··· Material for this task

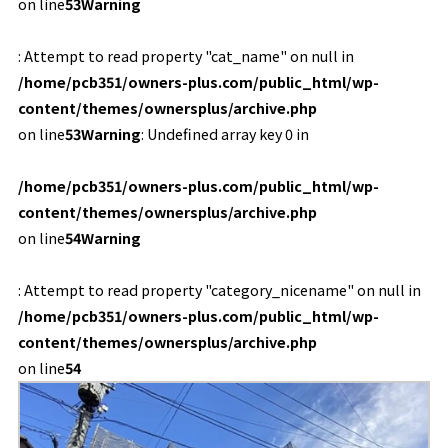
on line
53
Warning
: Attempt to read property "cat_name" on null in
/home/pcb351/owners-plus.com/public_html/wp-
content/themes/ownersplus/archive.php
on line
53
Warning
: Undefined array key 0 in
/home/pcb351/owners-plus.com/public_html/wp-
content/themes/ownersplus/archive.php
on line
54
Warning
: Attempt to read property "category_nicename" on null in
/home/pcb351/owners-plus.com/public_html/wp-
content/themes/ownersplus/archive.php
on line
54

······

Rewrite the text from these records with every "Warning" changed to "Notice" and everything else kept the same. Leave out the pictures.

• **Output for this task**
on line
53
Notice
: Attempt to read property "cat_name" on null in
/home/pcb351/owners-plus.com/public_html/wp-
content/themes/ownersplus/archive.php
on line
53
Notice
: Undefined array key 0 in
/home/pcb351/owners-plus.com/public_html/wp-
content/themes/ownersplus/archive.php
on line
54
Notice
: Attempt to read property "category_nicename" on null in
/home/pcb351/owners-plus.com/public_html/wp-
content/themes/ownersplus/archive.php
on line
54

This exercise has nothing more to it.